L'IGF trace la voie : entité unique et patients dans les instances
Le rapport de janvier 2026 formule deux recommandations structurelles d'une portée considérable, détaillées dans l'article du Monde. La première : remplacer la mosaïque des 105 conseils départementaux par une « entité juridique unique », soumise à un contrôle externe. L'objectif est d'éviter qu'un conseil local puisse à nouveau dériver en vase clos, sans que personne au niveau national ne s'en aperçoive. La deuxième recommandation est tout aussi radicale : faire entrer des représentants des patients dans la gouvernance de l'Ordre. Aujourd'hui, l'Ordre est exclusivement composé de médecins élus par des médecins. C'est le principe même de l'autorégulation qui est remis en cause. Si des patients siègent aux côtés des médecins, les décisions disciplinaires et financières ne pourront plus être prises dans une opacité totale.

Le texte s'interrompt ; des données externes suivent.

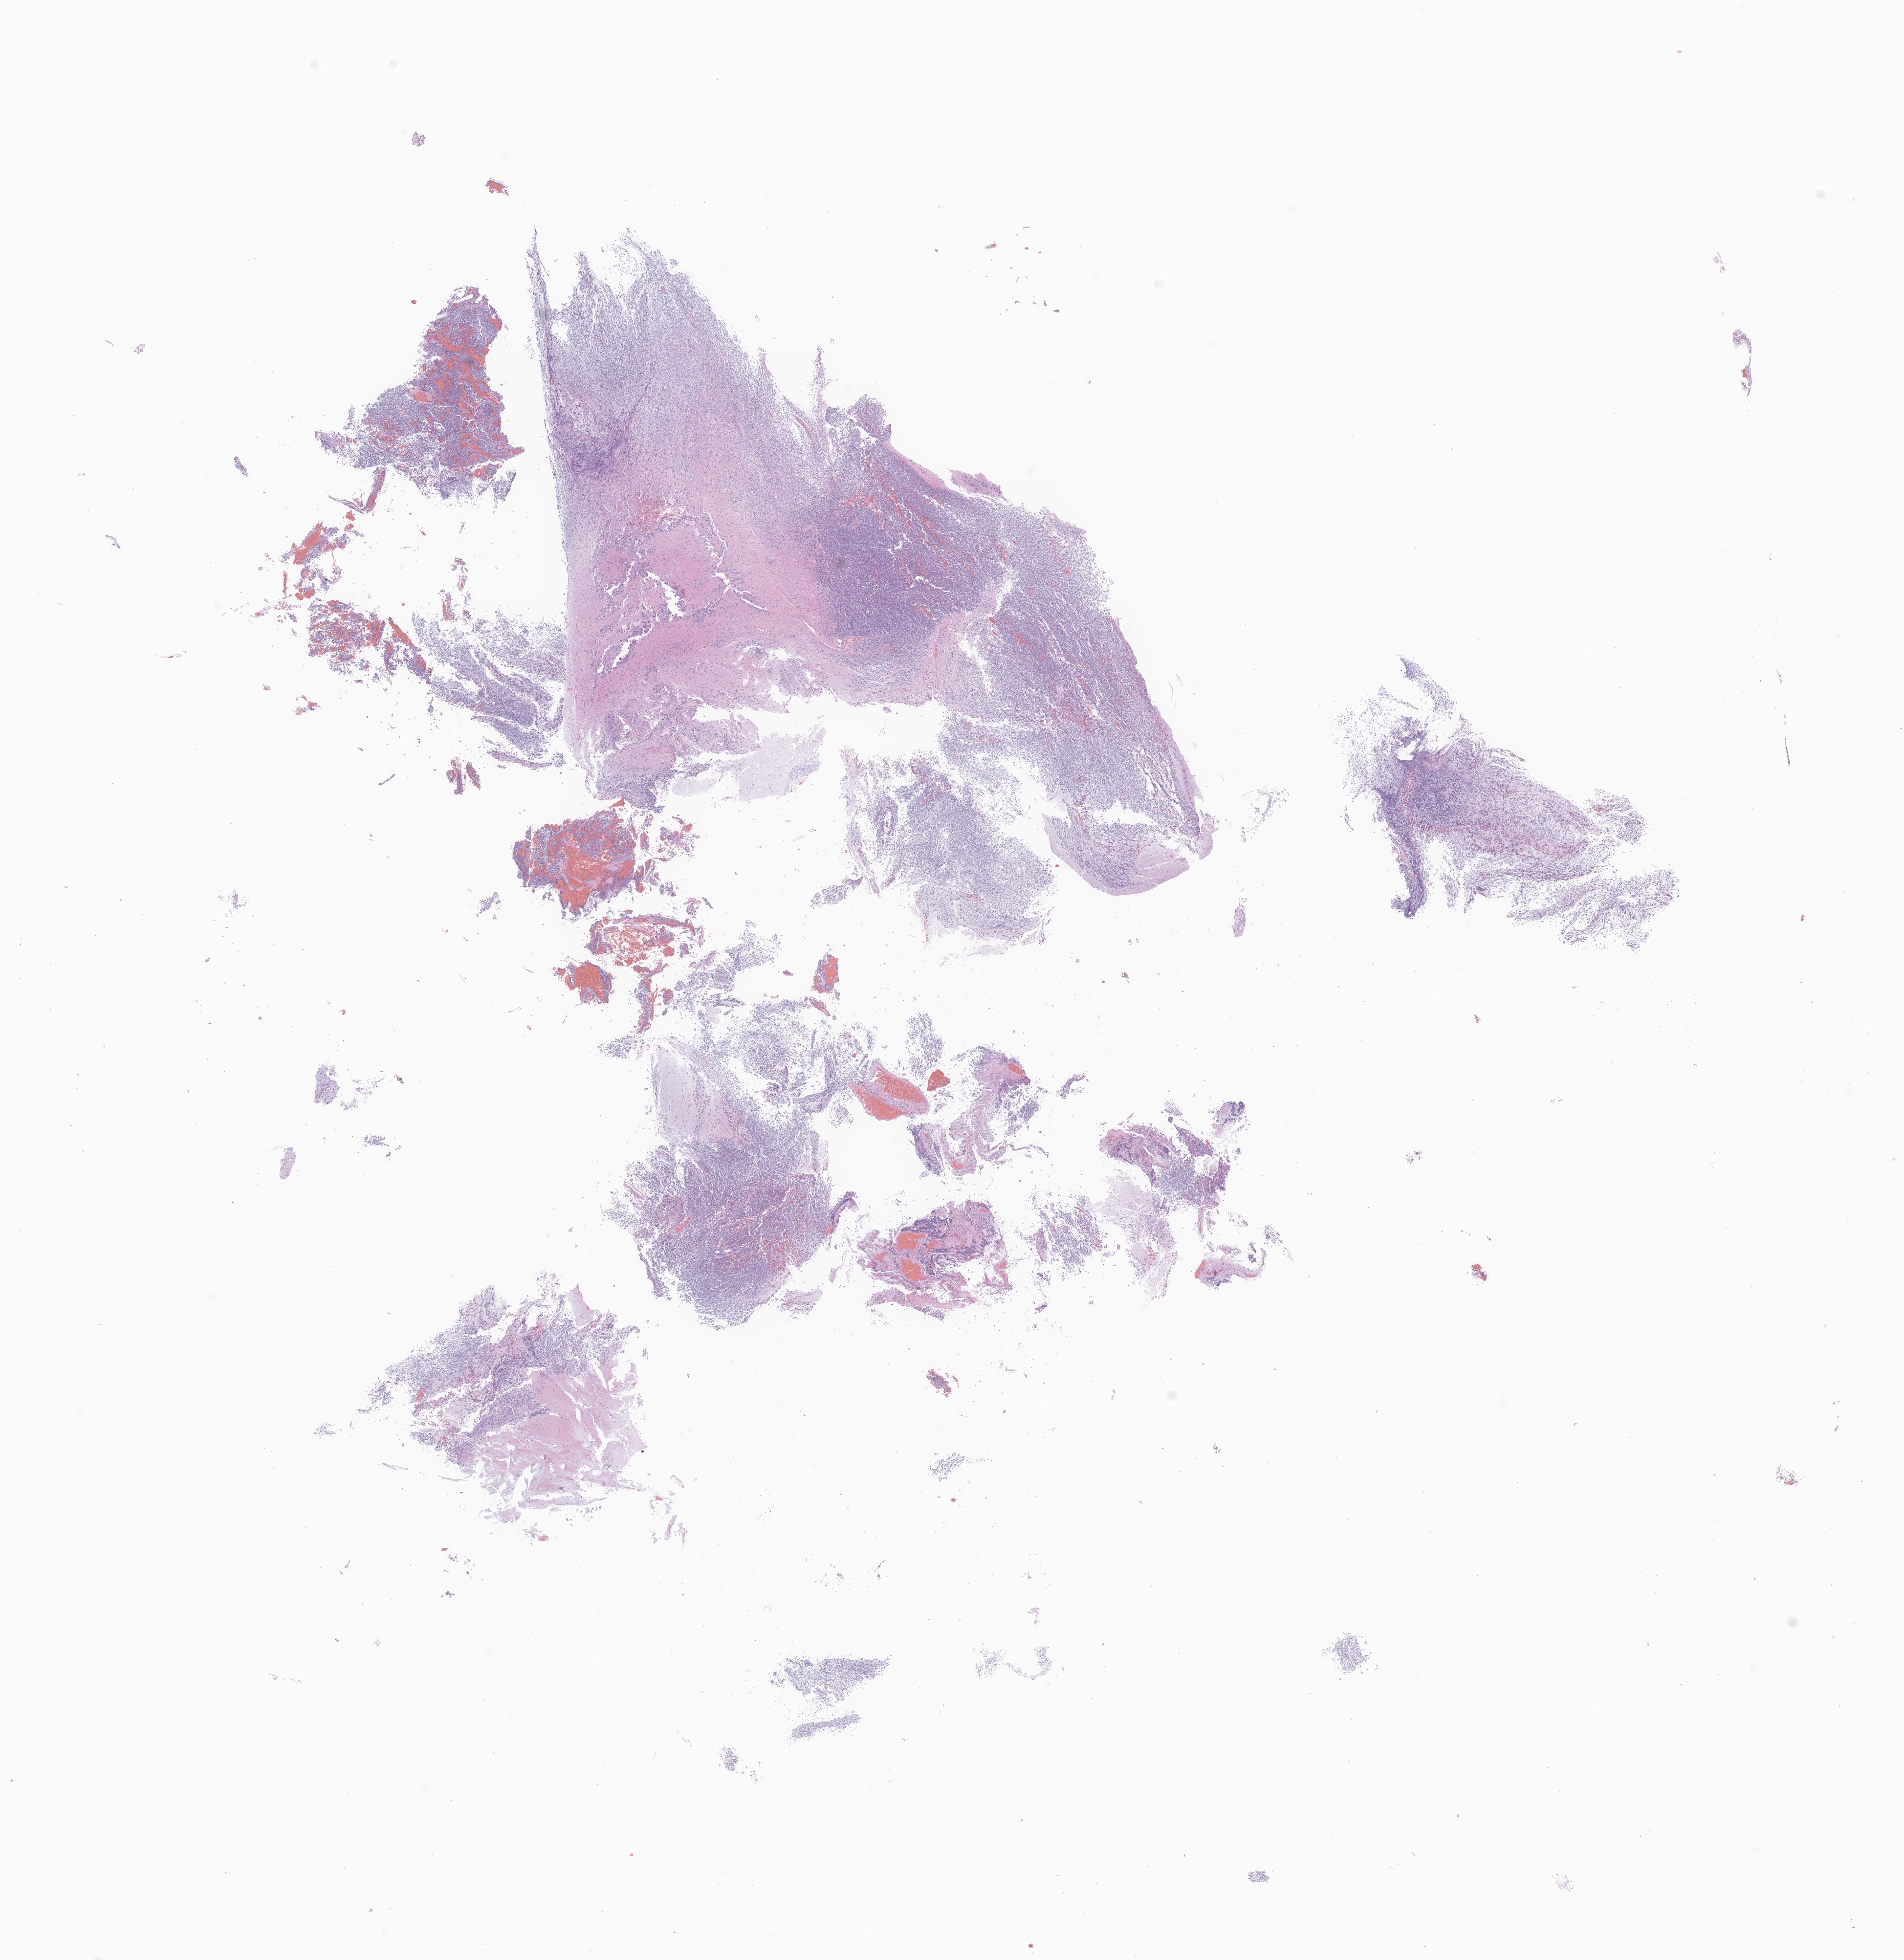
Whole-slide image, H&E stain of tumor tissue from the brain — shown as a low-resolution overview of the whole scanned area (about 16.4 x 16.9 mm). Formalin-fixed paraffin-embedded section. Male patient, age 88 months (7 years 4 months).
Recorded diagnosis: Medulloblastoma, NOS.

Le parallèle avec les autres ordres professionnels
La question de l'autorégulation ne se limite pas aux médecins. Le barreau des avocats, l'ordre des architectes, les conseils de l'Ordre des pharmaciens et des chirurgiens-dentistes — ces trois derniers étant d'ailleurs visés par le même signalement article 40 que l'Ordre des médecins de Paris — fonctionnent tous sur le même modèle : des élus de la profession qui jugent les membres de la profession. Pour un jeune lecteur, le parallèle le plus frappant est peut-être celui des syndicats étudiants, qui ont eux aussi connu des dérives de gouvernance liées à l'absence de contrôle externe. Le point commun est toujours le même : des instances qui se surveillent elles-mêmes finissent par se protéger elles-mêmes.
Les limites de la dissolution comme outil
La question sous-jacente est toujours la même : l'autorégulation protège-t-elle la profession et le public, ou protège-t-elle simplement les dirigeants de la profession ? La dissolution comme outil juridique est rarement une solution miracle, mais elle signale que le système a atteint un point de rupture. Supprimer un conseil départemental, c'est envoyer un message fort, mais cela ne résout pas le problème structurel. Tant que le modèle d'autorégulation ne sera pas repensé dans ses fondements, d'autres scandales surviendront, dans d'autres départements, dans d'autres professions. L'IGF l'a compris : sa recommandation d'une entité unique vise précisément à empêcher la reproduction de ce schéma.
Dissoudre Paris ne suffira pas : l'Ordre doit se réinventer
Faut-il en finir avec l'autorégulation des professions de santé ? La réponse n'est pas binaire. Le rapport de l'IGF ne demande pas la suppression de tous les ordres, mais leur transformation profonde. Une entité juridique unique éviterait les dérives localisées comme celle de Paris. L'entrée des patients dans la gouvernance briserait le cercle fermé de l'auto-jugement. Un contrôle externe renforcé rendrait les dérives financières plus difficiles à dissimuler. La dissolution de l'Ordre de Paris est un symbole fort, nécessaire, mais c'est un pansement sur une hémorragie systémique.
Le gouvernement a ouvert la porte en saisissant l'Ordre national le 31 mars 2026, avec un plan d'action structurant placé sous l'égide de l'Inspection générale des affaires sociales et des premières mesures attendues dès mai. Maintenant, il faut que la réforme aille au bout. L'Ordre des médecins n'a pas le choix : se réinventer ou disparaître. Cette affaire dit quelque chose de plus large sur la confiance dans les institutions en France — quand celles qui sont censées protéger abandonnent leur mission, c'est le contrat social tout entier qui se délite. Les médecins parisiens, les patients, les jeunes praticiens attendent des actes, pas des communiqués. Le compte à rebours a commencé.